For tics/op, smaller is better. So the 2.6.18 kernel is indeed faster than the 2.6.9 kernels. The Xeon is MUCH slower. Presumably the kernels were compiled by a lowest common denominator. No Optimization flags were enabled, but there was a difference in compilers: the 2.6.9 hosts used gcc 3.4.6, while the newer ones were with gcc 4.1.1. Also, it should be noted that we don't have an AMD running 2.6.9 nor a Xeon running 2.6.18.

It very may well be that the problem is that these kernels were not compiled optimally for the various architectures. Why the Xeons are so much slower is quite surprising, given their characteristic use as HPC components.

Regardless, none of these results seem to explain the fundamental question: Why is SCO so much faster??

otheus · October 1, 2008, 5:42am

Here is my code:

#include <stdio.h>
#include <sys/types.h>
#include <sys/ipc.h>
#include <sys/sem.h>
#include <time.h>
#define NSEMS   2

/* change this per CPU to run between 8 and 12 s*/
const static int maxloop = 10000000; 

main(int argc, char *argv[])
{
    time_t start,last,stop;
    long int i;
    int estimate = 100;
    int sid;
    key_t key;
    ushort vals[NSEMS] = { 0, 0 };

    key = ftok("/tmp",99);
    last=start=time(NULL);
    for (i = 0; i < 1000; ++i) {
        usleep(10);
        last=time(NULL);
        if (last > start) break;
    }
    start=last;
    last = 0;

    for (i = maxloop/8; i < maxloop; i++) {
      if ((sid = semget(key, NSEMS, IPC_CREAT | 0777)) == -1) {
          perror("Can Not Get Semaphore ID");
      }
      if (semctl(sid, NSEMS, GETALL, vals) == -1) {
          perror("Can Not Get Semaphore Values");
      }
    }

/* do the last 1/8th until the second changes.

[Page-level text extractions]

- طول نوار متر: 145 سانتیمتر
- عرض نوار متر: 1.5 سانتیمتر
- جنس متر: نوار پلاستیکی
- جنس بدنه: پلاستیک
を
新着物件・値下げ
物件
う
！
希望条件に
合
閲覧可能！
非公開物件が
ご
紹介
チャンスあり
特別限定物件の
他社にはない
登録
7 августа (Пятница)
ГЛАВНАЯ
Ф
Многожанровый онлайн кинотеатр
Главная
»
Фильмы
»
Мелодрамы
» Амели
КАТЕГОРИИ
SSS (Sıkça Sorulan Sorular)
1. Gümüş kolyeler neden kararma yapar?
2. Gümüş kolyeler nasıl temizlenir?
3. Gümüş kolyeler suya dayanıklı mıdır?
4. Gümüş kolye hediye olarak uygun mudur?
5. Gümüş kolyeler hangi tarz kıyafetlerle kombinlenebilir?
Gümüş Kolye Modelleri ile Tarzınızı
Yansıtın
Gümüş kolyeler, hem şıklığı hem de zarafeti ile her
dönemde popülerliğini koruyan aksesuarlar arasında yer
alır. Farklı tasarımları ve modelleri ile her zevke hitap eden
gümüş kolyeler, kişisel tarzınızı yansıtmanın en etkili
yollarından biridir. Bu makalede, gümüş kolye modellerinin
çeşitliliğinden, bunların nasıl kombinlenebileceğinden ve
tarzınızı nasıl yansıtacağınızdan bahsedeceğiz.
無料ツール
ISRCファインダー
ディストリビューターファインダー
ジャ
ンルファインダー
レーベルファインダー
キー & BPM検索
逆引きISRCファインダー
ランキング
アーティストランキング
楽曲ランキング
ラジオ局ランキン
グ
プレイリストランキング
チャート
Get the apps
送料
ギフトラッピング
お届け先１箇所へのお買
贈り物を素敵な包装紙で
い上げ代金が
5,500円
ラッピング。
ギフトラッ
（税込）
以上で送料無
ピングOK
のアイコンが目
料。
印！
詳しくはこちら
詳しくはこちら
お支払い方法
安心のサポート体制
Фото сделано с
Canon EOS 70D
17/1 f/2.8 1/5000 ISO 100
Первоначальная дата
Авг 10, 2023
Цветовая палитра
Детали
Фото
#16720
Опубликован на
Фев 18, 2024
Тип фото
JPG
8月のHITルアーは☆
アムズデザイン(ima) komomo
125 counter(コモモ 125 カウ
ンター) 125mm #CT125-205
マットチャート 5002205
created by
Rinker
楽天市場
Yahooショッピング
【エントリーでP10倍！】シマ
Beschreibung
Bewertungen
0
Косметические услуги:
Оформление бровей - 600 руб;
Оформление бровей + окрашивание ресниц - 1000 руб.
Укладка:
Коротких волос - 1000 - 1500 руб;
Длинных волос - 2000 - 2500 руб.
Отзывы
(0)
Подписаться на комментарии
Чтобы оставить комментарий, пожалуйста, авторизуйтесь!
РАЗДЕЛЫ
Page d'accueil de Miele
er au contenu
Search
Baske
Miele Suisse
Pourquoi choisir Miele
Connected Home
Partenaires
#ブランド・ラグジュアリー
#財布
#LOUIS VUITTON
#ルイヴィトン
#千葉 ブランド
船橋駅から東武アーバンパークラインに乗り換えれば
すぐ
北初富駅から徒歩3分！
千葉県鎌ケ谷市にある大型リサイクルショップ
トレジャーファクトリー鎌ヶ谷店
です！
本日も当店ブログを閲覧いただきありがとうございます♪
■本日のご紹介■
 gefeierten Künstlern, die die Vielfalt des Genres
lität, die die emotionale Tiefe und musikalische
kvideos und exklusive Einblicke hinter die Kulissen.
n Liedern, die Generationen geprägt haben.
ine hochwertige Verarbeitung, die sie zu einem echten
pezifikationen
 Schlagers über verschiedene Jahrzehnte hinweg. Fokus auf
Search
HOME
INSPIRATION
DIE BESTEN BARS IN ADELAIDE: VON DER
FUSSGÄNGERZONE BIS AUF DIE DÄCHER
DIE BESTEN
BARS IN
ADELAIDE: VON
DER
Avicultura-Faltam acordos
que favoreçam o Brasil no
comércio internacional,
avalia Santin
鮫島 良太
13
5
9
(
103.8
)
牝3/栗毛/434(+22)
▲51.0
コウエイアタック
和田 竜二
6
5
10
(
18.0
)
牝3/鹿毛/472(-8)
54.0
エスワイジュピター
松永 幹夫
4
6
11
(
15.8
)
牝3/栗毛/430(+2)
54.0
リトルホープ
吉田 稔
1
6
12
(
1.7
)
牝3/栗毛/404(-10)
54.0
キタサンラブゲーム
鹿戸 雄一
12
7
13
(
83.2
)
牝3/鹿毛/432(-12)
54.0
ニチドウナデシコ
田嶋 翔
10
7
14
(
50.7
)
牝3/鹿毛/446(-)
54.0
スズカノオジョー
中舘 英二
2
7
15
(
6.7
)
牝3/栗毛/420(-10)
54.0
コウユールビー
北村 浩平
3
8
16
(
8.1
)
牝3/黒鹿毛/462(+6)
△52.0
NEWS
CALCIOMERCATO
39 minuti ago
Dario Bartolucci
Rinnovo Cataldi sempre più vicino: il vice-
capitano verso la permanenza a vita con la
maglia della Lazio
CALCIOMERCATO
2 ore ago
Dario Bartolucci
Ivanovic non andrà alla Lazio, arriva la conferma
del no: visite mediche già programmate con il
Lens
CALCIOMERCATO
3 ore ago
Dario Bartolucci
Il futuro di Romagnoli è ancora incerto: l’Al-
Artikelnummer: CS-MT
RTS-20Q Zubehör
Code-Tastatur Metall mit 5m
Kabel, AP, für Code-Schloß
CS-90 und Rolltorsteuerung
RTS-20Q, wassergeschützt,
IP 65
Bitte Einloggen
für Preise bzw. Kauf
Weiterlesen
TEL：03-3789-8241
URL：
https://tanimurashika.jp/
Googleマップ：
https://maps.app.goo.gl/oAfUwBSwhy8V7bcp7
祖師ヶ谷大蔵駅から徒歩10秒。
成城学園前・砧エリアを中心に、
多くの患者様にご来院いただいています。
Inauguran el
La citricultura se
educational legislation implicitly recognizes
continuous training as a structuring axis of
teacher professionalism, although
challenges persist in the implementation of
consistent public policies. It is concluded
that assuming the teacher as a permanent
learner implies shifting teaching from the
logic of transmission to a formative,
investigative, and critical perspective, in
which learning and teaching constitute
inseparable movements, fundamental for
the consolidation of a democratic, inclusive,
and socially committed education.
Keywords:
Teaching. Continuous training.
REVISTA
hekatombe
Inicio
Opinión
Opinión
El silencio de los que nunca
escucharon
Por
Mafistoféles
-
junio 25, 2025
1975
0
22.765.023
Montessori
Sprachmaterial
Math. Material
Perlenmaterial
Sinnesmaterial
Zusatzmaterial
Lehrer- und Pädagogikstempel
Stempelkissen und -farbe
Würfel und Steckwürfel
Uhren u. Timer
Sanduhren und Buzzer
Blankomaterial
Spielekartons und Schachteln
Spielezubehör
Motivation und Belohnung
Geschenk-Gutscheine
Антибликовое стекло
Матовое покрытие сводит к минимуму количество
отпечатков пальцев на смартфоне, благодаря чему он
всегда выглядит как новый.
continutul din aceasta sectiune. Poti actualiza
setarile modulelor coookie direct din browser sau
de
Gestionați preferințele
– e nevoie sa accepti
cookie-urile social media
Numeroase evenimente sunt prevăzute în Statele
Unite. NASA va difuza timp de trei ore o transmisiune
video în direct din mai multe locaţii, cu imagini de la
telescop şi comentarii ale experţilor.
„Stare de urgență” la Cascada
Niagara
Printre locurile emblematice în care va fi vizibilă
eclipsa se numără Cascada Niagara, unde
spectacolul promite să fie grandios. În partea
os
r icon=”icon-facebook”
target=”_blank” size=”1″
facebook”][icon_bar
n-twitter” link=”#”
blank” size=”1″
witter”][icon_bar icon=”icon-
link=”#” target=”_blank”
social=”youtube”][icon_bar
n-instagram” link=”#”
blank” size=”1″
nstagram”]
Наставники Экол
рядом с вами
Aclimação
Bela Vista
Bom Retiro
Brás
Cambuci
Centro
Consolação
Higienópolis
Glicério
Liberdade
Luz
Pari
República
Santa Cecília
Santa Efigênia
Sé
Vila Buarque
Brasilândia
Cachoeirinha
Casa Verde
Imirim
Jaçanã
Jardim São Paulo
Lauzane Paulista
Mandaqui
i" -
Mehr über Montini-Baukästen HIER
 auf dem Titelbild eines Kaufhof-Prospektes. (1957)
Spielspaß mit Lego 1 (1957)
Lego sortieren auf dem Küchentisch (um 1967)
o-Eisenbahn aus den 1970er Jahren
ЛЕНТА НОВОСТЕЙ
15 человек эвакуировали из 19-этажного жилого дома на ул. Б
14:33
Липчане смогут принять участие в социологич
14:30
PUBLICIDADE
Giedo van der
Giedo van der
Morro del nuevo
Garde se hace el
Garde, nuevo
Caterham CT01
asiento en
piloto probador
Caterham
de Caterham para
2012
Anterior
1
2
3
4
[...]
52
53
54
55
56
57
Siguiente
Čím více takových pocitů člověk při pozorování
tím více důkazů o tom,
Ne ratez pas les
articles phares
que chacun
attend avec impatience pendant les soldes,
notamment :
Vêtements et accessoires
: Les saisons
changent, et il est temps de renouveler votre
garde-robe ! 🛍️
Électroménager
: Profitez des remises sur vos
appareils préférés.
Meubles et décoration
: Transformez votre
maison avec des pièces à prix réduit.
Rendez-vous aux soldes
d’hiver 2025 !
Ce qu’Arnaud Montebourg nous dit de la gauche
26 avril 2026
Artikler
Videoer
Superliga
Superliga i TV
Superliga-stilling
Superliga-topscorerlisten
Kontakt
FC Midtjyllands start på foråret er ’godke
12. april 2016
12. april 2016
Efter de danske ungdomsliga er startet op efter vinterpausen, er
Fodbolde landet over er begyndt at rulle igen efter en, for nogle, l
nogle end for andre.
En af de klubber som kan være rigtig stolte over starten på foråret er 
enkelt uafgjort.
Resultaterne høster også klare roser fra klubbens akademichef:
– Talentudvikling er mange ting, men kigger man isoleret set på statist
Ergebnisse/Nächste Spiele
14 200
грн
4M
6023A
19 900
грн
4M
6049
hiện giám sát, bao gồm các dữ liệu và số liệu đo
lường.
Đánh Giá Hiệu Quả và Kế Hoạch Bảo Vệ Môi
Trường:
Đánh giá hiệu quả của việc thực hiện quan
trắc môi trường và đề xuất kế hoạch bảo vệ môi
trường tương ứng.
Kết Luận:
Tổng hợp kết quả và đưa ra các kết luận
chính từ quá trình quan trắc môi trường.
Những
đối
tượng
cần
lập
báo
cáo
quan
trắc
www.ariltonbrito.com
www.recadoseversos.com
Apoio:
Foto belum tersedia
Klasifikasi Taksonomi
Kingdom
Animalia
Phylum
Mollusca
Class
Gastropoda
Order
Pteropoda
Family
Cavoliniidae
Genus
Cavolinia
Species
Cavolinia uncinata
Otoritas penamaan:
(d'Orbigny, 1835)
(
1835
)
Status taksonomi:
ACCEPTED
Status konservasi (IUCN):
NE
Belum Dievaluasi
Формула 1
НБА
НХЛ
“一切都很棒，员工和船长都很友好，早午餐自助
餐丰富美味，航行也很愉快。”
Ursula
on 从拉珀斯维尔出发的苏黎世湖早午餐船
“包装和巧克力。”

§ Study questions:
**1.** In the kernel benchmark post, which compiler was used on the 2.6.9 hosts?
**2.** Update the stretch of the kernel benchmark post from "For tics/op, smaller" through "as HPC components.", replacing "compilers" with "toolchains".
**3.** Go on with the kernel benchmark post from the point where it stops.

§ Results of the tasks:
**1.** gcc 3.4.6

**2.**
For tics/op, smaller is better. So the 2.6.18 kernel is indeed faster than the 2.6.9 kernels. The Xeon is MUCH slower. Presumably the kernels were compiled by a lowest common denominator. No Optimization flags were enabled, but there was a difference in toolchains: the 2.6.9 hosts used gcc 3.4.6, while the newer ones were with gcc 4.1.1. Also, it should be noted that we don't have an AMD running 2.6.9 nor a Xeon running 2.6.18.

It very may well be that the problem is that these kernels were not compiled optimally for the various architectures. Why the Xeons are so much slower is quite surprising, given their characteristic use as HPC components.

**3.**
    If your processor reaches the maxloop before that,
    change the maxloop or the divisor or the "estimate" */

    stop=time(NULL);
    for (i = maxloop - maxloop/8; i < maxloop; ++i) {
      if ( !(i % estimate) ) {
        last=time(NULL);
        if (last > stop) break;
        stop=last;
      }

      /* repeat semaphore opts */
      if ((sid = semget(key, NSEMS, IPC_CREAT | 0777)) == -1) {
          perror("Can Not Get Semaphore ID");
      }
      if (semctl(sid, NSEMS, GETALL, vals) == -1) {
          perror("Can Not Get Semaphore Values");
      }
    }
    stop=last;

    printf("%.2f semop/s (%i/%i) [%d]\n", (double)i/(stop-start), i, stop-start, estimate);
}

migurus · October 1, 2008, 6:03pm

Thanks for the code, when I ran it I got this:
2.6.9/Xeon/3.2 MHz
(3 runs)
129186.76 semop/s (8784700/68) [100]
129367.65 semop/s (8797000/68) [100]
129257.35 semop/s (8789500/68) [100]

SCO/Xeon/3.2 MHz
(3 runs)
527641.18 semop/s (8969900/17) [100]
564212.50 semop/s (9027400/16) [100]
535800.00 semop/s (9108600/17) [100]

I see SCO is capable of doing roughly 3 times more semop/s than Linux.

BTW, the h/w is identical, I believe I have it posted in this looong thread.

For Linux, I will re-post here s/w versions:
Fedora 2.6.9
gcc - ver.3.4.3
ldd - ver. 2.3.5
glibc - ver 2.3.5

migurus · October 1, 2008, 7:17pm

This is a little off-topic, but I am afraid I do not fully understand the code.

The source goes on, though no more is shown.